The ZBook 15 G4 has a 720p HD webcam, one of the few average aspects of this otherwise premium machine. Color accuracy wasn't bad, easily distinguishing between the light blue of my shirt and the darker blue of the Purch Labs sign without washing either out. Detail capture is also good, as I was able to pick out the features on the buttons and the stitching of my shirt.
The main touch points on the HP ZBook 15 G4 stayed cool throughout our testing, but the areas near some of the vents got warm. After streaming 15 minutes of video, we measured temperatures at various points on the laptop. The touchpad reached 76.5 degrees Fahrenheit and the center of the keyboard crept up to 84.5, but the highest temperatures were recorded on the underside, where it was a solid 90.5 degrees. One of the vents near the back even reached a toasty 95 degrees. We consider temperatures below 95 degrees comfortable. Fortunately, you probably won't be putting this heavy system on your lap.
Software and Warranty
The workstation comes with Windows 10 Pro and a number of HP-branded utilities. You get a Performance Advisor that monitors system health and manages driver updates, HP DreamColor Assistant for color calibration and custom display settings, and a remote management tool for IT departments.
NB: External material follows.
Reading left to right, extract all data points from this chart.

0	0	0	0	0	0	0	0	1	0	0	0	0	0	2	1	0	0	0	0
More impressive are the number of other programs that are guaranteed to work, thanks to an extensive list of ISV certifications. Vendors include Adobe, AutoDesk, Bentley, Dassault and more; with support for software for architecture, engineering, construction, education, geospatial, media, oil and gas and product development.
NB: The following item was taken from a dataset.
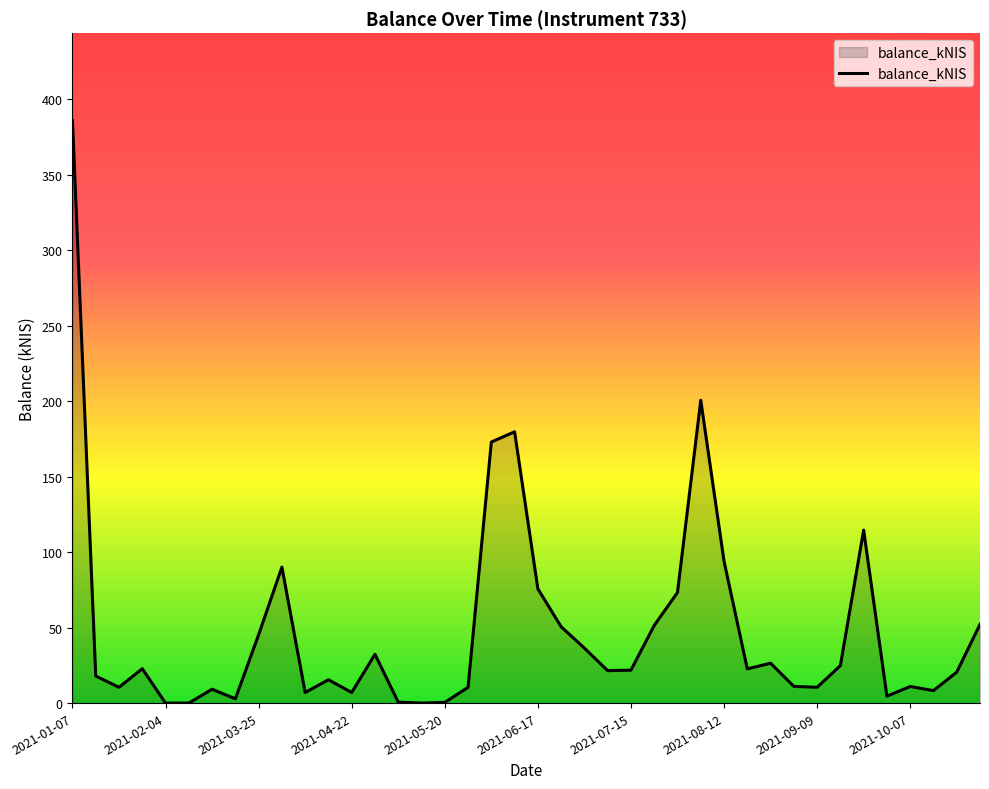

What is the greatest value displayed?

385.9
HP covers all models of the ZBook 15 G4 with its 3/3/3 warranty, which covers both the laptop and battery with a three-year limited warranty on parts, labor and three years of on-site service.
The HP ZBook 15 G4 starts with an entry-level model that sells for $1,429 and comes with an Intel Core i5-7300HQ processor, 8GB of RAM, a full-HD display, a 500GB hard drive and Intel integrated graphics.
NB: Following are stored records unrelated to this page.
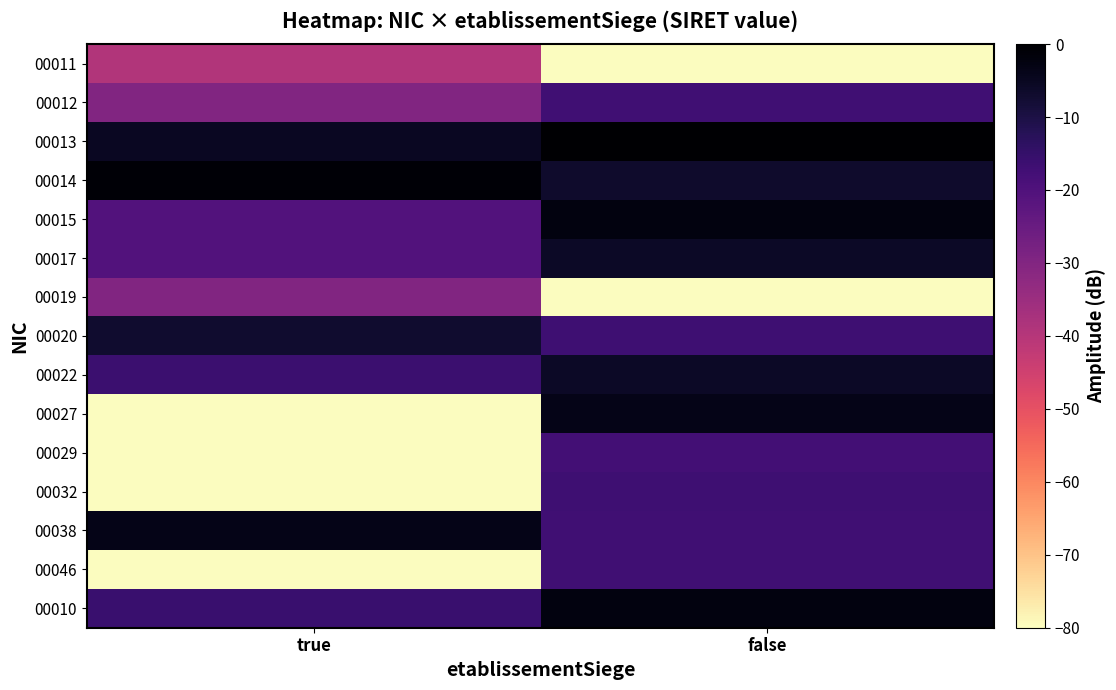

Reading left to right, extract all data points from this chart.

00011: true=-39.4	false=-80.0
00012: true=-29.8	false=-17.0
00013: true=-5.1	false=0.0
00014: true=-0.7	false=-6.8
00015: true=-20.4	false=-2.5
00017: true=-20.5	false=-5.8
00019: true=-29.8	false=-80.0
00020: true=-6.9	false=-16.8
00022: true=-16.1	false=-5.8
00027: true=-80.0	false=-3.6
00029: true=-80.0	false=-17.5
00032: true=-80.0	false=-16.8
00038: true=-3.7	false=-17.0
00046: true=-80.0	false=-17.0
00010: true=-15.9	false=-2.5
Our review unit sells for a much pricier $4,661, and comes with an Intel Xeon E3-1535M v6 processor, 64GB of RAM, Nvidia Quadro M2200 graphics and two 512GB solid-state drives.
Between these two extremes are a variety of ready-to-buy configurations and customizable options. HP offers Intel Core i7 and Xeon processors, up to 64GB of memory, a choice of several Nvidia and AMD graphics cards, one or two storage drives in a variety of formats, and a range of display options that include full HD, 4K ultra HD and touch. Optional features include fingerprint sensors, SmartCard readers and mobile broadband.
Let's be honest, when discussing $4,000and up mobile workstations, there are no bad systems -- the combination of high-end processing, potent graphics and speedy storage guarantee that any laptop at this level will be a worthwhile purchase. HP goes above and beyond this easy-to-clear bar by adding its impressive DreamColor display, solid security and ruggedized design. If you need serious processing power for product development, architecture or other demanding fields, it won't disappoint.
But for all it's impressive performance, the HP ZBook 15 G4 is big, heavy and has short battery life. If you need workstation-class performance in a more mobile package, the Dell Precision 5520 is the better choice, thanks to its thin-and-light design, longer endurance and comparable performance.